WORK REQUIRED:
I need the lines below from the one with "X414600Y344600D01*" down to the one with "X407401Y344800D01*" reproduced exactly, both ends included, and nothing else.

MATERIAL PROVIDED:
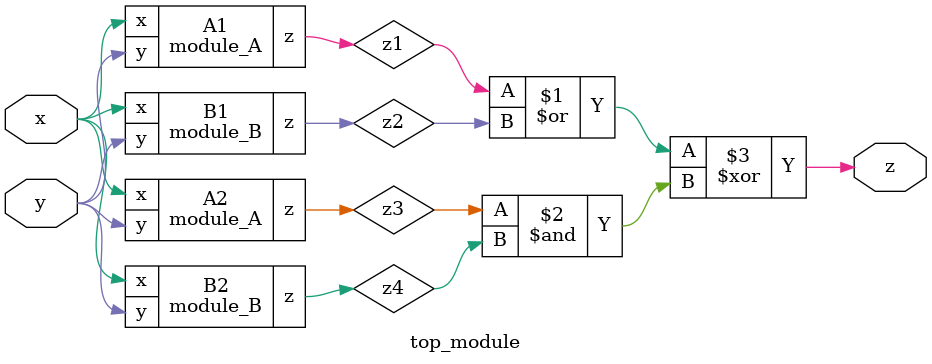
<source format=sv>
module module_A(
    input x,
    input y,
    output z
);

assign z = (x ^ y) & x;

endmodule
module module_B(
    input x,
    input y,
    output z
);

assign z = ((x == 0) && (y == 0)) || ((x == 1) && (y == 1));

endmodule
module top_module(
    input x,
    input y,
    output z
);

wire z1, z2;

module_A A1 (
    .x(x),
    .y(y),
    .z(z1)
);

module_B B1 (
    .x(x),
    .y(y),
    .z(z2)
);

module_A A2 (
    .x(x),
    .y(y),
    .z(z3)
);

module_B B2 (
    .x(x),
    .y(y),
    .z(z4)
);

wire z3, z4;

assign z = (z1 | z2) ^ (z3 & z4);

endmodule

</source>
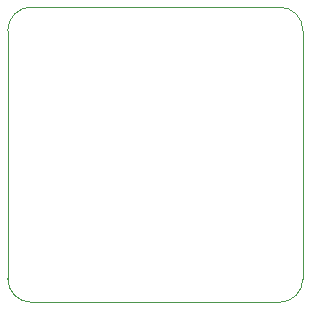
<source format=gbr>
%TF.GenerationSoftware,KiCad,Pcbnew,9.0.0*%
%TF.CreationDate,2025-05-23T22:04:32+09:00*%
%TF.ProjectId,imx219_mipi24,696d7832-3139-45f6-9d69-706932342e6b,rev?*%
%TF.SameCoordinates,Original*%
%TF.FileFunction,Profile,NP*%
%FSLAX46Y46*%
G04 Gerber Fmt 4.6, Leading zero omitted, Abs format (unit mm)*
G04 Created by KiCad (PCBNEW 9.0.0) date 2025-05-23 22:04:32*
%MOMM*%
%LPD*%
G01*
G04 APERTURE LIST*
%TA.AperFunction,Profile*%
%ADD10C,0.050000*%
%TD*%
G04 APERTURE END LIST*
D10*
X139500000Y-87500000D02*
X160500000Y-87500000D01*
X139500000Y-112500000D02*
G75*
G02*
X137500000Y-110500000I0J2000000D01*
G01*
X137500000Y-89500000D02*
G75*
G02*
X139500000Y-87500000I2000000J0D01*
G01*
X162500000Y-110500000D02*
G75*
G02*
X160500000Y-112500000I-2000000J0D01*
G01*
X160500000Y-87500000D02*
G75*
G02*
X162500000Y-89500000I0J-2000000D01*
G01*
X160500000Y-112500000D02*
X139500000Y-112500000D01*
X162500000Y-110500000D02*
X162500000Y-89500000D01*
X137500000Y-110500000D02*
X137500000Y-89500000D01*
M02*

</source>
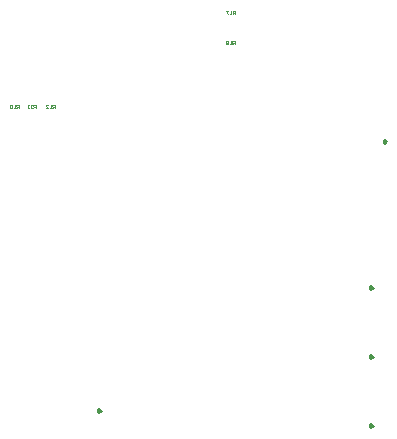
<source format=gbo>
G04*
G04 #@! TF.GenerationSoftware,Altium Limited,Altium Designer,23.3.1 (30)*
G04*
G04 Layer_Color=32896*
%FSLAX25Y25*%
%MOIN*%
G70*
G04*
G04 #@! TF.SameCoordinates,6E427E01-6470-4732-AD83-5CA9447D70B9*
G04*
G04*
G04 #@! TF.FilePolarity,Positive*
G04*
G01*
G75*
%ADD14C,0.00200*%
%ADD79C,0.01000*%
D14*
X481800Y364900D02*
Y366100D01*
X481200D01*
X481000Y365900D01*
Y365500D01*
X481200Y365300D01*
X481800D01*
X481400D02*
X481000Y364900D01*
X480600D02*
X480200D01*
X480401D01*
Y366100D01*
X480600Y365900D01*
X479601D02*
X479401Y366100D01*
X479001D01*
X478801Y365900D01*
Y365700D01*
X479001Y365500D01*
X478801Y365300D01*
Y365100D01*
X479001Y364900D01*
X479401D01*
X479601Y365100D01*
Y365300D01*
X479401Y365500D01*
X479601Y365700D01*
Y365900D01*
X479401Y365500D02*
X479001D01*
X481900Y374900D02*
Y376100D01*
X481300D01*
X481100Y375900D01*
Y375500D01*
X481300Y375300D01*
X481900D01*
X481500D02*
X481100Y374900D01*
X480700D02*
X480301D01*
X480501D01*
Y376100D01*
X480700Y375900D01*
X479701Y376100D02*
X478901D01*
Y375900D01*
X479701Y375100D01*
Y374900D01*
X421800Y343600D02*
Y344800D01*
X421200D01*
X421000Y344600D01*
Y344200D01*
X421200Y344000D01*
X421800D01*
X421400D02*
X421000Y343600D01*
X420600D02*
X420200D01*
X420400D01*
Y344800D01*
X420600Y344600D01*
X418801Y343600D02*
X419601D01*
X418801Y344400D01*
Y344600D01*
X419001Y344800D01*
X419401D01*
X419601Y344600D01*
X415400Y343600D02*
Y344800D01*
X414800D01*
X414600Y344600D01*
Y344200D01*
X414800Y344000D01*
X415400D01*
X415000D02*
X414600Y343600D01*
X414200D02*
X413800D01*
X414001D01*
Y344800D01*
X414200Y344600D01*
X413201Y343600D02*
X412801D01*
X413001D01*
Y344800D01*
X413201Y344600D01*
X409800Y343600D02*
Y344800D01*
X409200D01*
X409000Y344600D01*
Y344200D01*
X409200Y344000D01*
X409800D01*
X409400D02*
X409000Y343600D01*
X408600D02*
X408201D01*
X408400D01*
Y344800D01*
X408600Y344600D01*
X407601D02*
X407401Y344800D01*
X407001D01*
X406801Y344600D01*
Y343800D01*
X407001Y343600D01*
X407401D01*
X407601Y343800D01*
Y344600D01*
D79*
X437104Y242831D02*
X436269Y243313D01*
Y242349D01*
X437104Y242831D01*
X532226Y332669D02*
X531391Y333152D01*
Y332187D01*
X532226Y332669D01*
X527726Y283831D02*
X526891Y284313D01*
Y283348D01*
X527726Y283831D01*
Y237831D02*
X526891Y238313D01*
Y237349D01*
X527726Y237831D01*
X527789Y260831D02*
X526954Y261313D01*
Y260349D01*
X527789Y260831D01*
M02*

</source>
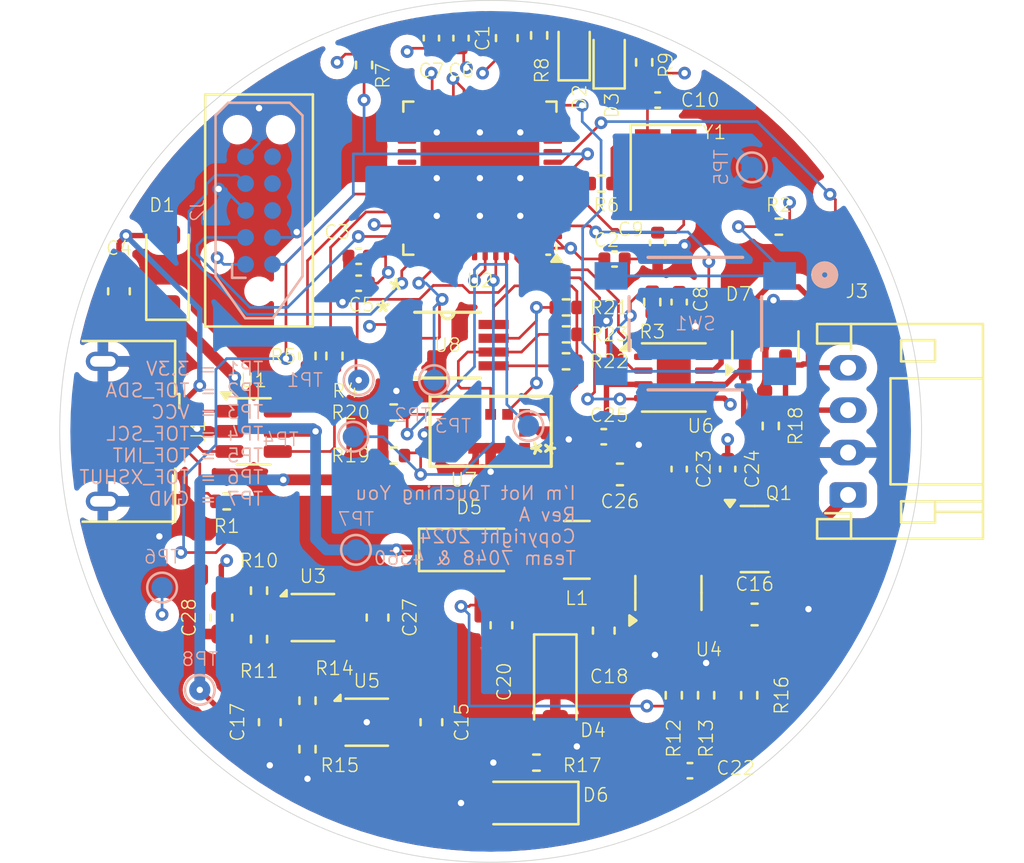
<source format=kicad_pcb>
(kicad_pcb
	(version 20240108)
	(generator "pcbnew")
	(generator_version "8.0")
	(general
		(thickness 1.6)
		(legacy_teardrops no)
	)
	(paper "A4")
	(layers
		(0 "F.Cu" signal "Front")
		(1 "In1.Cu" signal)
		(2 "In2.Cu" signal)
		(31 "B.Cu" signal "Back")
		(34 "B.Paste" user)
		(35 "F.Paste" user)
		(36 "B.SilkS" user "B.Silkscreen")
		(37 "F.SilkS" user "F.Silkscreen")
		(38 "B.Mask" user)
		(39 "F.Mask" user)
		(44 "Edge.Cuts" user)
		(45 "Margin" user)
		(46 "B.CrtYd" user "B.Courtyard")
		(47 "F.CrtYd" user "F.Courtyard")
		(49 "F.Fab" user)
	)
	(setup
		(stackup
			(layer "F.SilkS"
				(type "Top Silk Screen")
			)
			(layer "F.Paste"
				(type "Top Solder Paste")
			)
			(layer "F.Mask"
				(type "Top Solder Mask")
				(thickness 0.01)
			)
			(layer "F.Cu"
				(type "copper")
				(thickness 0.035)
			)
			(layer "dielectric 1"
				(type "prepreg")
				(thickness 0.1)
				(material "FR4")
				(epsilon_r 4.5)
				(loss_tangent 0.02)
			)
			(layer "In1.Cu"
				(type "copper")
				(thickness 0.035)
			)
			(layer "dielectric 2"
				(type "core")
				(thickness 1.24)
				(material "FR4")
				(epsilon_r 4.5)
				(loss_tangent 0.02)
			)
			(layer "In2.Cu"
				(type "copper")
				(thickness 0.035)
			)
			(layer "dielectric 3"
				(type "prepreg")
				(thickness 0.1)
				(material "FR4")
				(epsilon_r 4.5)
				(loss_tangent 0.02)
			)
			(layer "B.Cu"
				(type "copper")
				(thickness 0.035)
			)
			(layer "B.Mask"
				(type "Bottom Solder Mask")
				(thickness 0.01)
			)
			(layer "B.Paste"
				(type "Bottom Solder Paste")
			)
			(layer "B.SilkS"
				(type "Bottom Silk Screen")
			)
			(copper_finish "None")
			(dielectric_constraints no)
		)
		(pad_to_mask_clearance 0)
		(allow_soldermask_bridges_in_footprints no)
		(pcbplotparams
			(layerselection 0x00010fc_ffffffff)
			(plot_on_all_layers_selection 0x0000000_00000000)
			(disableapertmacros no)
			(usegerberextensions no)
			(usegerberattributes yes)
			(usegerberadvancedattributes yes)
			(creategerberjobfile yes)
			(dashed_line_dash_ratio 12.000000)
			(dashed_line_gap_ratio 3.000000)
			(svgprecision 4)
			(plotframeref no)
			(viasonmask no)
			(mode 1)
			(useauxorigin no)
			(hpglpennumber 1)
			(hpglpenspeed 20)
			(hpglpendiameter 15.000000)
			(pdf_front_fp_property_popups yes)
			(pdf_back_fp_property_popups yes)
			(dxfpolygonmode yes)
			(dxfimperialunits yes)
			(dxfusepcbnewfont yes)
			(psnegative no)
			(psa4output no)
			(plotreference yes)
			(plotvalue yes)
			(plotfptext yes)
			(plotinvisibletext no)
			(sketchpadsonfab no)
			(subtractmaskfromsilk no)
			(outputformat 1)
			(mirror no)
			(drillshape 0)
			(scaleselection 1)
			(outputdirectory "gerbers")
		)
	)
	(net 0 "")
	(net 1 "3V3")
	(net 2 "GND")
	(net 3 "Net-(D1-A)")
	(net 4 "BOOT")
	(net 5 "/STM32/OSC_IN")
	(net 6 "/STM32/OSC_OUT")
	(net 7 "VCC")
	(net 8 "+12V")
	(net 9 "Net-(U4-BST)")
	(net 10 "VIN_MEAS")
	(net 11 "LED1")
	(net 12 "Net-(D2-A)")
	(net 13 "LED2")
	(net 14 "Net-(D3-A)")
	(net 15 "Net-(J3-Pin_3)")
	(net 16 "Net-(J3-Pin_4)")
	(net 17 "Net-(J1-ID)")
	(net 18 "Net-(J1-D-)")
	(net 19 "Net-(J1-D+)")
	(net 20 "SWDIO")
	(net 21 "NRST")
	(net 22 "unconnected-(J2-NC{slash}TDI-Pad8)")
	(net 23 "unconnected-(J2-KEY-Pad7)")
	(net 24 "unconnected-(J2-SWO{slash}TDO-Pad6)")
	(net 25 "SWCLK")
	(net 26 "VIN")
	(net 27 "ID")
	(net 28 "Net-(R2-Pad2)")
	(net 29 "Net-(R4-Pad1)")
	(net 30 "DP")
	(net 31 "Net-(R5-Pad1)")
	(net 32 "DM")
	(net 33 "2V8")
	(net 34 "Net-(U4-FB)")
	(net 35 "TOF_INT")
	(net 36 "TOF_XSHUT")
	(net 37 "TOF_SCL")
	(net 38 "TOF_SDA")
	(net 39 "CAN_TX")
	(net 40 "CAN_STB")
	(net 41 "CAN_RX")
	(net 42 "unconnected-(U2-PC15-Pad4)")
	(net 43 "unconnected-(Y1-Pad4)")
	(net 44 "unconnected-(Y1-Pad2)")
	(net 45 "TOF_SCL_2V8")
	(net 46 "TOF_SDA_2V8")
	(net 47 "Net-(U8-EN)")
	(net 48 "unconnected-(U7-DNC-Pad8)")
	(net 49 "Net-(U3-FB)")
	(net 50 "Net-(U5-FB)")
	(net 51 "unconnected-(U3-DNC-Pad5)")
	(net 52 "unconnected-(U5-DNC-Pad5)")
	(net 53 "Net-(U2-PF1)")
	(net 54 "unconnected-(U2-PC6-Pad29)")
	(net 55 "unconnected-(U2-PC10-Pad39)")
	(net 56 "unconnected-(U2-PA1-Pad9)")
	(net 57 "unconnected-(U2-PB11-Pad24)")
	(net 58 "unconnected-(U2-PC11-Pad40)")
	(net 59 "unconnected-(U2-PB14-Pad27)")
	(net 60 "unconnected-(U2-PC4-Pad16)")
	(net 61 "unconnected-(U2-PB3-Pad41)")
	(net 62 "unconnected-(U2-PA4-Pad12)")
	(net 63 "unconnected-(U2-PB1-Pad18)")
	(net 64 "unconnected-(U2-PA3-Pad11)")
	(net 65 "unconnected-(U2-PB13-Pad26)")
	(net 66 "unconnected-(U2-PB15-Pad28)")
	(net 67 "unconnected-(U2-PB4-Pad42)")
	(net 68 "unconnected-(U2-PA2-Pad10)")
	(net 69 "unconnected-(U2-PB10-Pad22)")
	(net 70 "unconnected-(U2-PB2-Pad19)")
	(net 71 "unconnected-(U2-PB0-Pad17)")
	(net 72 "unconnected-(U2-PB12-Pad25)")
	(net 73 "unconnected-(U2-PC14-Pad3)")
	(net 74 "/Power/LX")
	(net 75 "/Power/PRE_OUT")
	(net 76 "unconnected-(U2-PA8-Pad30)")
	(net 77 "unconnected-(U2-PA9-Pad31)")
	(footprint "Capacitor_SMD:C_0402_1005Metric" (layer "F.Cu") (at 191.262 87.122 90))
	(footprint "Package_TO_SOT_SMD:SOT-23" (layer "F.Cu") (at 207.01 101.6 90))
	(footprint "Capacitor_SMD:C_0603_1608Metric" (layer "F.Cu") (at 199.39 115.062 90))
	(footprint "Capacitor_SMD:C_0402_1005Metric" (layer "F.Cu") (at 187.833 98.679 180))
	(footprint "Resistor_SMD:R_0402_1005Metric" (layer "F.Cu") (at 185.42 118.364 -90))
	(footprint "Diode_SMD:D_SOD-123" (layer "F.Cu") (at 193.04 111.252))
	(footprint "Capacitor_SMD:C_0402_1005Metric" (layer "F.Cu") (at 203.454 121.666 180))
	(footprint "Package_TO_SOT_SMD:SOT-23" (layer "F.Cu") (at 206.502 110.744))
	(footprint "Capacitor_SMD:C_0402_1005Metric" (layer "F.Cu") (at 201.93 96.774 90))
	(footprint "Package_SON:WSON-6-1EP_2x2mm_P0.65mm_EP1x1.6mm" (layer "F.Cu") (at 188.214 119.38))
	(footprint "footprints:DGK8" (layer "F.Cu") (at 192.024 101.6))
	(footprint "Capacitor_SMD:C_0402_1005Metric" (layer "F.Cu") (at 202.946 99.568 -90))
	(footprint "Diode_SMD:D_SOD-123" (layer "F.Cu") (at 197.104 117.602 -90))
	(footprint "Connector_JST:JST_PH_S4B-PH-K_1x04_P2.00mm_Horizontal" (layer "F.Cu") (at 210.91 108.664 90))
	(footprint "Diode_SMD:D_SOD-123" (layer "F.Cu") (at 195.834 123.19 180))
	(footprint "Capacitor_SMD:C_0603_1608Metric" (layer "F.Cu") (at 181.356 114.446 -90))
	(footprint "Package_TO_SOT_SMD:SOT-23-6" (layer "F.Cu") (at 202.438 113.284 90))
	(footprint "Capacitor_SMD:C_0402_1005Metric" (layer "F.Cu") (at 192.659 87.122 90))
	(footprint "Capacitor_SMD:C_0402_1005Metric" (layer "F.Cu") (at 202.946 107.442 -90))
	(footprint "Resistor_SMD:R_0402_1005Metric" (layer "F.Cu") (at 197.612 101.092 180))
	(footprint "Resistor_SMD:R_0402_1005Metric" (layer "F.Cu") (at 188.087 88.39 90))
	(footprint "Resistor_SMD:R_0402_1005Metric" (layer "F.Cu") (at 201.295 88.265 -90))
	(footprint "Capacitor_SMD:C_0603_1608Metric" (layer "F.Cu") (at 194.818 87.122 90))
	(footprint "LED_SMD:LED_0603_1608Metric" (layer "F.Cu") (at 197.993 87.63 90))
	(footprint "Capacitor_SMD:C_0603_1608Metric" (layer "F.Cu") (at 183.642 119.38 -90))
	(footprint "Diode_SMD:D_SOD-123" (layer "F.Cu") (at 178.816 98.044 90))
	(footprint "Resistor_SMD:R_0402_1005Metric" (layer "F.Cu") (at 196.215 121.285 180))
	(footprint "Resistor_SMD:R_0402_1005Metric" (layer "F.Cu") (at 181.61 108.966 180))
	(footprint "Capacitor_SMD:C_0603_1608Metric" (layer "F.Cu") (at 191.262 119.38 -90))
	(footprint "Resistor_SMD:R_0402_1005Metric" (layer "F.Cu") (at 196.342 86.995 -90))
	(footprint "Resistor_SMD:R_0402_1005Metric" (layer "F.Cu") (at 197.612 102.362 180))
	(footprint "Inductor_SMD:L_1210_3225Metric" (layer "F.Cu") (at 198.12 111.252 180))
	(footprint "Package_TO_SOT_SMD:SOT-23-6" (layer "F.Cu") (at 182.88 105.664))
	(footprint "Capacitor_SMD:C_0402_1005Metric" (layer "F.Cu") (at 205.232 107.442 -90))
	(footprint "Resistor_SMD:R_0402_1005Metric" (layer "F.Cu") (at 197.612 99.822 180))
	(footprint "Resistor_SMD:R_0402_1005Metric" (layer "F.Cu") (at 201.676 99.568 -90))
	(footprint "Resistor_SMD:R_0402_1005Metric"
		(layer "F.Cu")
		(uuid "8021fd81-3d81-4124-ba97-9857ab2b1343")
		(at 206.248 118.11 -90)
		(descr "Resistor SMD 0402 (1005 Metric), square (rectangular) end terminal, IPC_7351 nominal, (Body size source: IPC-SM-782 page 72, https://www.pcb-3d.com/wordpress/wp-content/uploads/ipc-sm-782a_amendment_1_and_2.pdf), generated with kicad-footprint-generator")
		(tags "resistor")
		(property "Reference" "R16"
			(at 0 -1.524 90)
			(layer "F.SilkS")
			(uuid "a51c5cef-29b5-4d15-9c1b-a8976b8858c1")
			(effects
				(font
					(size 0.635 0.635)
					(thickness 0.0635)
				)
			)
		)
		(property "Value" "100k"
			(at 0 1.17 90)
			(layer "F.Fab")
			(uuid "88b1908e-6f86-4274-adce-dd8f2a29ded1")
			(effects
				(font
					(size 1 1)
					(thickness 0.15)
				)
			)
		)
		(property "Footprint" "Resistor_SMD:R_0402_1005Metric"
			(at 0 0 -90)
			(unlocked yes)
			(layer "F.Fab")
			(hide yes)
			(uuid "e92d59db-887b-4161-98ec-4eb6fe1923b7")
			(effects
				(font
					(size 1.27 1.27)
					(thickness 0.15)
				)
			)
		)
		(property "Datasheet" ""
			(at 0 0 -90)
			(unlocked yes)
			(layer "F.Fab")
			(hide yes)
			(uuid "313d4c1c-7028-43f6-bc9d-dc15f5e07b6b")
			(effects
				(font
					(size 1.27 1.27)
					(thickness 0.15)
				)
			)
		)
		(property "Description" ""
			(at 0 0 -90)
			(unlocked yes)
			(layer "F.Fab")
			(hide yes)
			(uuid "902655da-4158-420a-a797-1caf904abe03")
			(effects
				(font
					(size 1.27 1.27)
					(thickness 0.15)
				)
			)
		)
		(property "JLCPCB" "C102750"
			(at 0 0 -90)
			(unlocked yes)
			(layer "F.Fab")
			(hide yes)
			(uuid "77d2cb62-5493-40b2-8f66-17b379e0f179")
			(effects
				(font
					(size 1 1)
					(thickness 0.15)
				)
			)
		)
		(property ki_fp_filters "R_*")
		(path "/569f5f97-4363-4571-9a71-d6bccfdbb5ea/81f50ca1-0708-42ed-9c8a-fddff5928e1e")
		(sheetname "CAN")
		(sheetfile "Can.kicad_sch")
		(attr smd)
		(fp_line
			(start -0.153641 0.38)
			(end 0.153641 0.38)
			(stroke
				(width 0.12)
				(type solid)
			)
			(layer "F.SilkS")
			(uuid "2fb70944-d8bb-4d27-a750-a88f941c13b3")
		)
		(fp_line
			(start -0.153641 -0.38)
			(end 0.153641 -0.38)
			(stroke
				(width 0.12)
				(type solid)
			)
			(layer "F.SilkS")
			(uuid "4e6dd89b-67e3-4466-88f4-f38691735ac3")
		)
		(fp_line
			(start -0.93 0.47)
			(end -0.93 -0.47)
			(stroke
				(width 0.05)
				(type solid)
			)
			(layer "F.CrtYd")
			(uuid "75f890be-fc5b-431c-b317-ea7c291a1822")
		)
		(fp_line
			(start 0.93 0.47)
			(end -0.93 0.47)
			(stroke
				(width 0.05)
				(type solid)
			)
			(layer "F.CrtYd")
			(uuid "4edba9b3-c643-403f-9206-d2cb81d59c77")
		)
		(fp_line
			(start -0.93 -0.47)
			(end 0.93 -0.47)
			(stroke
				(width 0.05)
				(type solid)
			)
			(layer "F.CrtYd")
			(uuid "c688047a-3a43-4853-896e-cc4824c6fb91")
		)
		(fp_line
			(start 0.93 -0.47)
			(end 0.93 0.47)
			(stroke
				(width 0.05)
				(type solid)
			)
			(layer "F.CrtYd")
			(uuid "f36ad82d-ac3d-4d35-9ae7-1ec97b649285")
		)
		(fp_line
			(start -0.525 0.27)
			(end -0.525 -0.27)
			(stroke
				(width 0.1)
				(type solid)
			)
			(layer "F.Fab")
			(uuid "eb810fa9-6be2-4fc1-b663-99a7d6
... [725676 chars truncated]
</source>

OUTPUT FOR THIS EXERCISE:
X414600Y344600D01*
Y344200D01*
X414800Y344000D01*
X415400D01*
X415000D02*
X414600Y343600D01*
X414200D02*
X413800D01*
X414001D01*
Y344800D01*
X414200Y344600D01*
X413201Y343600D02*
X412801D01*
X413001D01*
Y344800D01*
X413201Y344600D01*
X409800Y343600D02*
Y344800D01*
X409200D01*
X409000Y344600D01*
Y344200D01*
X409200Y344000D01*
X409800D01*
X409400D02*
X409000Y343600D01*
X408600D02*
X408201D01*
X408400D01*
Y344800D01*
X408600Y344600D01*
X407601D02*
X407401Y344800D01*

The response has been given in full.